YOUR INSTRUCTIONS: Could you repeat, exactly and with no pictures, only the lines from the start of the records through the line containing "X021944Y018219D01*"?

(DATA SHOWN Opens)

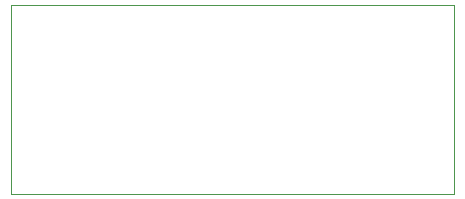
<source format=gbr>
%TF.GenerationSoftware,KiCad,Pcbnew,(5.1.7)-1*%
%TF.CreationDate,2021-03-23T20:34:08+01:00*%
%TF.ProjectId,sk-1_octave,736b2d31-5f6f-4637-9461-76652e6b6963,rev?*%
%TF.SameCoordinates,Original*%
%TF.FileFunction,Profile,NP*%
%FSLAX46Y46*%
G04 Gerber Fmt 4.6, Leading zero omitted, Abs format (unit mm)*
G04 Created by KiCad (PCBNEW (5.1.7)-1) date 2021-03-23 20:34:08*
%MOMM*%
%LPD*%
G01*
G04 APERTURE LIST*
%TA.AperFunction,Profile*%
%ADD10C,0.050000*%
%TD*%
G04 APERTURE END LIST*
D10*
X110500000Y-97500000D02*
X73000000Y-97500000D01*
X110500000Y-113500000D02*
X110500000Y-97500000D01*
X73000000Y-113500000D02*
X110500000Y-113500000D01*
X73000000Y-97500000D02*
X73000000Y-113500000D01*
M02*

</source>
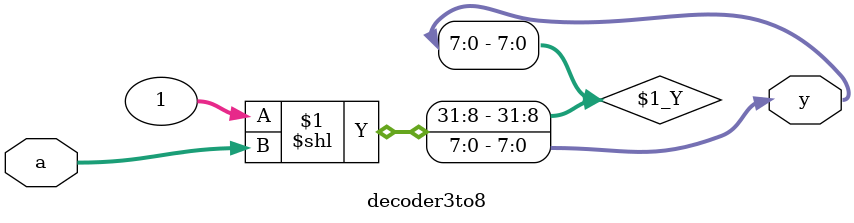
<source format=v>

module decoder3to8(input wire [2:0] a, output wire [7:0] y);
    assign y = 1 << a;
endmodule
</source>
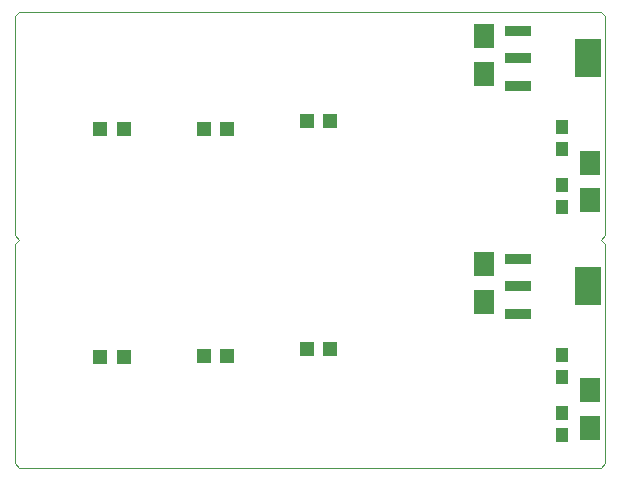
<source format=gtp>
G75*
G70*
%OFA0B0*%
%FSLAX24Y24*%
%IPPOS*%
%LPD*%
%AMOC8*
5,1,8,0,0,1.08239X$1,22.5*
%
%ADD10C,0.0000*%
%ADD11R,0.0906X0.0374*%
%ADD12R,0.0906X0.1280*%
%ADD13R,0.0394X0.0512*%
%ADD14R,0.0472X0.0472*%
%ADD15R,0.0709X0.0787*%
D10*
X002416Y003180D02*
X002416Y003180D01*
X002259Y003337D01*
X002259Y003338D02*
X002259Y010621D01*
X002416Y010778D01*
X002259Y010936D01*
X002259Y010937D02*
X002259Y018219D01*
X002416Y018377D01*
X021786Y018377D01*
X021944Y018219D01*
X021944Y010936D01*
X021786Y010778D01*
X021944Y010621D01*
X021944Y003337D01*
X021944Y003337D01*
X021786Y003180D01*
X021785Y003180D02*
X002416Y003180D01*
X002416Y010778D02*
X002416Y010778D01*
X021944Y010935D02*
X021944Y010936D01*
D11*
X019041Y010127D03*
X019041Y009222D03*
X019041Y008316D03*
X019041Y015915D03*
X019041Y016820D03*
X019041Y017726D03*
D12*
X021363Y016820D03*
X021363Y009222D03*
D13*
X020491Y006940D03*
X020491Y006192D03*
X020491Y005011D03*
X020491Y004263D03*
X020491Y011861D03*
X020491Y012609D03*
X020491Y013790D03*
X020491Y014538D03*
D14*
X012774Y014734D03*
X011987Y014734D03*
X009349Y014482D03*
X008562Y014482D03*
X005885Y014479D03*
X005097Y014479D03*
X011987Y007135D03*
X012774Y007135D03*
X009349Y006884D03*
X008562Y006884D03*
X005885Y006881D03*
X005097Y006881D03*
D15*
X017893Y008693D03*
X017893Y009953D03*
X021437Y012089D03*
X021437Y013349D03*
X017893Y016292D03*
X017893Y017551D03*
X021437Y005751D03*
X021437Y004491D03*
M02*

</source>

(DATA SHOWN Closes)

WRITTEN ANSWER:
<source format=gbr>
%TF.GenerationSoftware,KiCad,Pcbnew,(5.1.7)-1*%
%TF.CreationDate,2021-03-23T20:34:08+01:00*%
%TF.ProjectId,sk-1_octave,736b2d31-5f6f-4637-9461-76652e6b6963,rev?*%
%TF.SameCoordinates,Original*%
%TF.FileFunction,Profile,NP*%
%FSLAX46Y46*%
G04 Gerber Fmt 4.6, Leading zero omitted, Abs format (unit mm)*
G04 Created by KiCad (PCBNEW (5.1.7)-1) date 2021-03-23 20:34:08*
%MOMM*%
%LPD*%
G01*
G04 APERTURE LIST*
%TA.AperFunction,Profile*%
%ADD10C,0.050000*%
%TD*%
G04 APERTURE END LIST*
D10*
X110500000Y-97500000D02*
X73000000Y-97500000D01*
X110500000Y-113500000D02*
X110500000Y-97500000D01*
X73000000Y-113500000D02*
X110500000Y-113500000D01*
X73000000Y-97500000D02*
X73000000Y-113500000D01*
M02*

</source>
<source format=v>

module decoder3to8(input wire [2:0] a, output wire [7:0] y);
    assign y = 1 << a;
endmodule
</source>
<source format=gtp>
G75*
G70*
%OFA0B0*%
%FSLAX24Y24*%
%IPPOS*%
%LPD*%
%AMOC8*
5,1,8,0,0,1.08239X$1,22.5*
%
%ADD10C,0.0000*%
%ADD11R,0.0906X0.0374*%
%ADD12R,0.0906X0.1280*%
%ADD13R,0.0394X0.0512*%
%ADD14R,0.0472X0.0472*%
%ADD15R,0.0709X0.0787*%
D10*
X002416Y003180D02*
X002416Y003180D01*
X002259Y003337D01*
X002259Y003338D02*
X002259Y010621D01*
X002416Y010778D01*
X002259Y010936D01*
X002259Y010937D02*
X002259Y018219D01*
X002416Y018377D01*
X021786Y018377D01*
X021944Y018219D01*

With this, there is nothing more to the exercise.